Prediction of Hourly Earnings and Completion Time on a Crowdsourcing Platform

We study the problem of predicting future hourly earnings and task completion time for a crowdsourcing platform user who sees the list of available tasks and wants to select one of them to execute. Namely, for each task shown in the list, one needs to have an estimated value of the user's performance (i.e., hourly earnings and completion time) that will be if she selects this task.
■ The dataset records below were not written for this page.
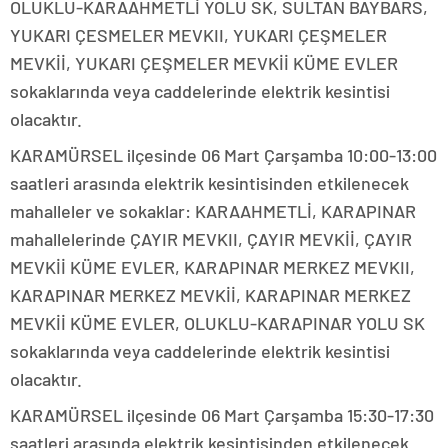
OLUKLU-KARAAHMETLİ YOLU SK, SULTAN BAYBARS,
YUKARI ÇESMELER MEVKII, YUKARI ÇEŞMELER
MEVKİİ, YUKARI ÇEŞMELER MEVKİİ KÜME EVLER
sokaklarında veya caddelerinde elektrik kesintisi
olacaktır.
KARAMÜRSEL ilçesinde 06 Mart Çarşamba 10:00-13:00
saatleri arasında elektrik kesintisinden etkilenecek
mahalleler ve sokaklar: KARAAHMETLİ, KARAPINAR
mahallelerinde ÇAYIR MEVKII, ÇAYIR MEVKİİ, ÇAYIR
MEVKİİ KÜME EVLER, KARAPINAR MERKEZ MEVKII,
KARAPINAR MERKEZ MEVKİİ, KARAPINAR MERKEZ
MEVKİİ KÜME EVLER, OLUKLU-KARAPINAR YOLU SK
sokaklarında veya caddelerinde elektrik kesintisi
olacaktır.
KARAMÜRSEL ilçesinde 06 Mart Çarşamba 15:30-17:30
saatleri arasında elektrik kesintisinden etkilenecek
We address this problem on real crowd tasks completed on one of the global crowdsourcing marketplaces by (1) conducting a survey and an A/B test on real users; the results confirm the dominance of monetary incentives and importance of knowledge on hourly earnings for users; (2) an in-depth analysis of user behavior that shows that the prediction problem is challenging: (a) users and projects are highly heterogeneous, (b) there exists the so-called "learning effect" of a user selected a new task; and (3) the solution to the problem of predicting user performance that demonstrates improvement of prediction quality by up to 25% for hourly earnings and up to 32% completion time w.r.t. a naive baseline which is based solely on historical performance of users on tasks. In our experimentation, we use data about 18 million real crowdsourcing tasks performed by 161 thousand users on the crowd platform; we publish this dataset. The hourly earning prediction has been deployed in Yandex.Toloka.